Announcing the results today, Minister Foley acknowledged students were receiving them at a difficult time, and that it had been a challenging six months for Leaving Cert students and their families. 

“This is a very different day from what we had anticipated for you, and from what you had planned and dreamed for yourselves,” Foley said in a statement. 

“I do appreciate what an especially difficult time you have had over the past six months, and I want to commend you for the patience, courage and resilience you have shown in that time.

“The creation of the calculated grades system came about to ensure there would be a mechanism to enable the class of 2020 to progress to work or further and higher education on completion of your second level school experience.”

While acknowledging it had been a challenging time for students she said she believed the system was “the fairest possible solution given the extraordinary circumstances in which we find ourselves as we journey together through the Covid-19 pandemic”. 
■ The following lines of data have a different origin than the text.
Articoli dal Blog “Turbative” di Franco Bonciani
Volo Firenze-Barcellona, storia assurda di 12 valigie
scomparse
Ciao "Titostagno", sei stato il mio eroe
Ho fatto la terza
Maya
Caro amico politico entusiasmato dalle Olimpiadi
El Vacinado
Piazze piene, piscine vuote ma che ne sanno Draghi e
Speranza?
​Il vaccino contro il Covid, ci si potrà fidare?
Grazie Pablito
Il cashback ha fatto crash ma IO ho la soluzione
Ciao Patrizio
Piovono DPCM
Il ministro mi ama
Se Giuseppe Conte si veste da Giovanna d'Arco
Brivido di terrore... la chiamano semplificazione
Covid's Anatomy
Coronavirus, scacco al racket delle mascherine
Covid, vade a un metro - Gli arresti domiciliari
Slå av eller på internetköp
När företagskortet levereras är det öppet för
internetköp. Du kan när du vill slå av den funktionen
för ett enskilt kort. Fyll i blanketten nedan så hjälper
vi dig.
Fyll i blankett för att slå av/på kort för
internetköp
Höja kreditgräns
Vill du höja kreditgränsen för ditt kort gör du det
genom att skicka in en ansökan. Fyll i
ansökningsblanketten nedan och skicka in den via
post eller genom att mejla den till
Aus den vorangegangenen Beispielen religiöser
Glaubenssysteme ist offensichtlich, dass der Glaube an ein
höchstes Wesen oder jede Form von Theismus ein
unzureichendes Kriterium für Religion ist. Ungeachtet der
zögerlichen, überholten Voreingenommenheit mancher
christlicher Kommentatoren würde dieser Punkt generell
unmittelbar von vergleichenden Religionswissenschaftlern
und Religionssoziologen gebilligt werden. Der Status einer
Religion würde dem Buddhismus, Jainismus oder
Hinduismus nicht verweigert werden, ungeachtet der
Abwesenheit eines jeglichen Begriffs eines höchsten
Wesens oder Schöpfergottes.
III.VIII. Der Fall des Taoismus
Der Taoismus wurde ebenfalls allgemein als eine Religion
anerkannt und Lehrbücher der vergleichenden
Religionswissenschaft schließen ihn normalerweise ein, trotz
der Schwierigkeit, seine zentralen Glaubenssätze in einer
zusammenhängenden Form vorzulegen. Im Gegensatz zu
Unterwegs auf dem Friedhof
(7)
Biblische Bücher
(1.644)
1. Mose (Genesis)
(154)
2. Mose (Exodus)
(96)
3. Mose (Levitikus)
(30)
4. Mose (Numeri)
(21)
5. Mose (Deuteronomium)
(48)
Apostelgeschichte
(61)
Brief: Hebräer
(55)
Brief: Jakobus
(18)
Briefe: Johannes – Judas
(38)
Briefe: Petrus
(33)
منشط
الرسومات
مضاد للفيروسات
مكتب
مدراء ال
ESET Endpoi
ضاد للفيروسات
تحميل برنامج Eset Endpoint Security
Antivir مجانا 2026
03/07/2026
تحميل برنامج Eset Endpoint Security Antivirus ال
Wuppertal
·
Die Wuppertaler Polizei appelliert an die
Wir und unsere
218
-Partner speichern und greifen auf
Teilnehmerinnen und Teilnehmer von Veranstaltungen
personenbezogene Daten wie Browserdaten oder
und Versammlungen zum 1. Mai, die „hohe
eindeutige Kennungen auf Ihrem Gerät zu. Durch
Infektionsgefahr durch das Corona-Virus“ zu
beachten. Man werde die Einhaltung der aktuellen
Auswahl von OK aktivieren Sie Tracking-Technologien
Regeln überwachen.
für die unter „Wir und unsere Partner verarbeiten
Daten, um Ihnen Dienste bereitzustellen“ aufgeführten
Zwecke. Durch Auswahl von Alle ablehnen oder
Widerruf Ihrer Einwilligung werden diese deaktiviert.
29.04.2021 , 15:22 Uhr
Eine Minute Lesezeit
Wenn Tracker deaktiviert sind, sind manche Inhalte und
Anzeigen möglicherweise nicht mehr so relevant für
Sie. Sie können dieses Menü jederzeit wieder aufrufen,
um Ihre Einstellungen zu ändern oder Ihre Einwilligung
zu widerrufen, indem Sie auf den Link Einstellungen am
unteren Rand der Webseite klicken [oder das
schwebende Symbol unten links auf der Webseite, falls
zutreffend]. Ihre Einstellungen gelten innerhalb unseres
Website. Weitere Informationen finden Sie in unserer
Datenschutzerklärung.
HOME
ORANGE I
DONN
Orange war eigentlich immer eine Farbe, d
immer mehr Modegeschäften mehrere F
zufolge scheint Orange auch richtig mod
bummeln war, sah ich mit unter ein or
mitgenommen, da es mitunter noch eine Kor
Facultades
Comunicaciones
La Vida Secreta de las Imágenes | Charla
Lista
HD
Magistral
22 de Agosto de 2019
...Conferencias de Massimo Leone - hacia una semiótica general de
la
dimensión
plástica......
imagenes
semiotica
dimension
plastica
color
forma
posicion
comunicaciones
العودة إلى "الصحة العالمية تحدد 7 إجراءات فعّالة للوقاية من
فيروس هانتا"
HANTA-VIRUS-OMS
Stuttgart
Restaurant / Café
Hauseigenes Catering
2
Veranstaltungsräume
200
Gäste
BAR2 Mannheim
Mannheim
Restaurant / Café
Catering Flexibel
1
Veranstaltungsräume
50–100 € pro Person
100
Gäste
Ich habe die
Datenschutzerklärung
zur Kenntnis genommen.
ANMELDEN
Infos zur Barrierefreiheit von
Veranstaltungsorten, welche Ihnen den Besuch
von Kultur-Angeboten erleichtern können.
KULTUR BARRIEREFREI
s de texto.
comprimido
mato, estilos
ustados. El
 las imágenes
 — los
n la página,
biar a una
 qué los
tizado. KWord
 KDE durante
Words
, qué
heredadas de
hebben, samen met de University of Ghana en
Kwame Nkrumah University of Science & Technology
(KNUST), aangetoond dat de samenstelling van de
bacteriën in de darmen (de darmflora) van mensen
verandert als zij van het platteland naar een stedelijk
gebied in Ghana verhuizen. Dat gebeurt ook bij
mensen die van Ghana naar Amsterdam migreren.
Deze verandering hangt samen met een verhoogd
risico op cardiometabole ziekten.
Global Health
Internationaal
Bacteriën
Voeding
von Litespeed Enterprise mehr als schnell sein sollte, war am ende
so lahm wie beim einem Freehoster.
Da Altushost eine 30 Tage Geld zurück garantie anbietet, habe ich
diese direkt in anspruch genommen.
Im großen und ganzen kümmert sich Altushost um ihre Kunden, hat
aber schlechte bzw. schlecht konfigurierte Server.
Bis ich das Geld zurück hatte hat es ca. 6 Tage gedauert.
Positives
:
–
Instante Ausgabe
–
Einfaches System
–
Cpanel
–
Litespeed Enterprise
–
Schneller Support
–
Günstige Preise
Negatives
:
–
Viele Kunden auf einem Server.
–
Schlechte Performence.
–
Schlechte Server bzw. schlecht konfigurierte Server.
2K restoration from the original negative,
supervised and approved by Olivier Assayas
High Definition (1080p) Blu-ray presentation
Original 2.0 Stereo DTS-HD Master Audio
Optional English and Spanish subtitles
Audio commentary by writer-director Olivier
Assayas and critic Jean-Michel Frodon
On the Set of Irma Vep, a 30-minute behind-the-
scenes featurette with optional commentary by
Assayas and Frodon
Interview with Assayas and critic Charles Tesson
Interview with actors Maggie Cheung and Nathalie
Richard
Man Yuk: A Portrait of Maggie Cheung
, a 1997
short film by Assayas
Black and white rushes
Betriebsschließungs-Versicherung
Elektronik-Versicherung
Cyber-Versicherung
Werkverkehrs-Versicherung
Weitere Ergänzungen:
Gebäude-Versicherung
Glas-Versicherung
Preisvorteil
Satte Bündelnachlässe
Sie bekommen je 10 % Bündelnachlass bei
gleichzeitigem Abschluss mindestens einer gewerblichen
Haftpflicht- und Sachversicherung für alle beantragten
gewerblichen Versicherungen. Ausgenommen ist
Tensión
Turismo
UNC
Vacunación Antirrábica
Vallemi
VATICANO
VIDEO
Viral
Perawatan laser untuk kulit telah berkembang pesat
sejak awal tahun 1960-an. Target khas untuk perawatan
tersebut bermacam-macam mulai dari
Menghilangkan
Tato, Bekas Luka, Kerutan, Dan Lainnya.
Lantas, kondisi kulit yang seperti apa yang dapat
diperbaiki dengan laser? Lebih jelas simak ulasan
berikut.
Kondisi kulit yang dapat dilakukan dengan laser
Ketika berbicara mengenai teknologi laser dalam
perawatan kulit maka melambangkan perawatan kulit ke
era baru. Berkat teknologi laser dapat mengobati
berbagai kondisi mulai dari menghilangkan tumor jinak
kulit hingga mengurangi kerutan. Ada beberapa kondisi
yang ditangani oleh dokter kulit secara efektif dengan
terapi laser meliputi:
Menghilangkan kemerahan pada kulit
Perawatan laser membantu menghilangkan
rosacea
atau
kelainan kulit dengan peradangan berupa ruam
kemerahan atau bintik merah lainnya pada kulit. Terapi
Students were able to access their grades via the Calculated Grades Student Portal from 9am this morning.

Breakdown of subjects

In Irish, the number of students who achieved the highest grade in Level A (H1) increased from 6.1% of students last year to 9.1%.

In Irish Level B, the number of students who achieved the highest grade increased from 1.9% of students last year to 5.8% this year.

In Maths Level G, 4.4% of students received the highest grade, compared to 1.7% last year and 1.5% in 2018; just 1.8% received the lowest grade in the same subject this year, compared to 4.3% and 3.7% in the previous two years.

The proportion of students studying Level A Art increased by over 5 percentage points; from 3.0% in 2018 and 3.2% in 2019, to 8.5% of students this year.

In Latin Level A and Classical Studies Level A, the number of students receiving the highest grade possible doubled.

According to the Department:

  • While marks may have been adjusted, there has been no change of grade between the school estimate and final result in 79.2% of cases; 83.1% of all grades are either the same or higher than the school estimates while 16.9% of grades are lower
  • The average marks across all subjects and at all levels have increased on average by 4.4% on last year
  • Across all subjects at Higher Level the rate of grade 1s has risen by 3.3 percentage points; the rate of grade 2s has risen by 1.8 percentage points; and the rate of grade 3s by 3.2 percentage points
  • At Ordinary Level, where there was less prevalence of overestimation, the rate of grade 1s has risen by 1.7 percentage points; the rate of grade 2s has risen by 1.8 percentage points; and the rate of grade 3s by 0.3%.

It has not been possible to generate some 2,500 grades – 0.6 % of the total. The Department’s statement explained:

“This arises in the case of students studying an extra subject outside school or in the case of students studying for their Leaving Certificate independently of any formal educational involvement.

“To be fair to all other students, an estimated mark could only be accepted from an appropriate source based on credible evidence. Unfortunately, not all students were able to comply with these requirements. These students have access to an appeals process and will be able to sit the later written examinations.” 


As in previous years, where a student is not happy with their grade, they can appeal the result – but this year’s appeals process will be much more restrictive than usual with little room for a grade to be changed. 

An appeal of a grade will essentially be an administrative appeal to ensure that the percentage given by the teacher was recorded correctly by the Department of Education, and also matches the grade indicated in the Student Portal. 

That appeals process will open on 14 September and close at 5pm on 16 September. 

If a student is still unhappy with their grade, they can opt to sit the exam in November in one or more subjects. They will then have two grades – the calculated grade and their exam grade – but the higher of the two will be the final result in that subject. 

Students who have opted to sit the exam in November will have access to the traditional appeals process when they receive their results early next year. 

CAO first-round offers are due to be announced at 2pm on Friday.